# How to follow Christ without disrespecting my parents?



## [email protected] (Mar 15, 2011)

I'm a 25-yo Asian woman and a Reformed Christian for about 11 years. I became a Christian shortly after my family and I immigrated to America from Taiwan. Recently I met a Caucasian man online, a fellow Calvinist who went to Bible college and got an MA in Christian Counseling & Discipleship after that. His goal in life is to be an ordained elder or pastor, and teach in seminary (he still needs to get more education to get there).

He and I have been in a courtship for 4 and a half months now and we know we want to marry each other. We not only want to marry, we would like to do so this year. Knowing we are ready and willing to commit ourselves to each other, delaying marriage seems unwise (Westminster Larger Catechism). 

However, my mom, a new believer, is adamantly opposed to the plan because he, as a teacher at a private Christian school, is not well off. My mom has threatened to disown me if I marry him.

I want to respect my mom and make her happy, because she poured out herself as a single mom in order to raise me. Further, I don't want her to stumble in her already weak faith -- she was baptized this past Christmas, but she still thinks abortion is acceptable and tells me to lie all the time. At the same time, I want to honor God in marriage, whereby sexual immorality would be avoided. 

Should I postpone marriage for another year or two, to give my mom time to get to know my boyfriend (there's also the language barrier problem), and perhaps she'll change her mind? Or should I proceed with marriage plans?

p.s. My boyfriend's father, a retired chaplain and now a pastor in Boston area, has done marriage counseling for 30+ years and sees no problem with us getting married this year. The mother is supportive as well.


----------



## Andres (Mar 16, 2011)

[email protected] said:


> However, my mom, a new believer, is adamantly opposed to the plan because he, as a teacher at a private Christian school, is not well off.



While I would probably agree that your mother is being a bit extreme, I do think the above is a legitimate concern. Have you properly taken steps to assure her that he will be able to properly provide for you? Is there some specific level of income she needs a man to earn before she will approve?


----------



## Pergamum (Mar 16, 2011)

» **Data provided**:
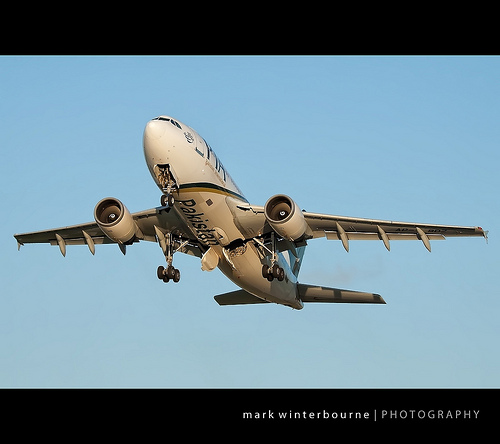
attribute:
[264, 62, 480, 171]
sky — blue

» **What is asked**:
**a.** Answer these from the forum thread on marriage and parents, one answer a line:
(i) From which country did the first poster's family immigrate to America?
(ii) How long has the couple's courtship lasted?
(iii) For how many years has the boyfriend's father done marriage counseling?
**b.** Write the next part of the forum thread on marriage and parents, beginning right after its last line.
The data is separate material and not part of the forum thread on marriage and parents.

» **Responses to the tasks**:
**a.**
(i) Taiwan
(ii) 4 and a half months
(iii) More than 30 years

**b.**
Has your mother met your desired husband-to-be in person yet? If he is a nice guy, maybe your mother will soften a bit after she gets to know him a bit.


----------



## PuritanCovenanter (Mar 16, 2011)

I totally agree with Joshua. I am not sure that this is the place to get the counsel needed. I would seek your Elders our for Counsel.


----------



## [email protected] (Mar 16, 2011)

Thanks everyone for your input. I understand I won't be able to get a clear cut answer from a forum discussion. How do you all understand "undue delay of marriage" referred to in WLC on the 7th Commandment?


----------



## py3ak (Mar 16, 2011)

Sabrina, I believe that by prohibiting an "undue" delay of marriage the WLC clearly implies that there is also a "due" or "fitting" or "reasonable" delay. And two things that could make delay appropriate are parental objections and difficult financial straits. So while obviously "the sooner the better" is generally true, I don't believe you need to worry about proceeding slowly in order to give your mother time to get on board. That is a "due" delay, not an "undue" delay. I think it's appropriate to use legitimate means to try to persuade her, but at this point it doesn't sound like you need to be troubled in conscience that you are unduly delaying.


----------



## [email protected] (Mar 16, 2011)

Thank you everyone. I will continue to discuss with our pastor in our counseling sessions. 

It's hard communicating with a mom who goes crazy when I stay in touch with her estranged family (my uncle/aunt/cousin). What's one to do... when she yells at me for hours for just getting dinner with her brother who she decided to make war with..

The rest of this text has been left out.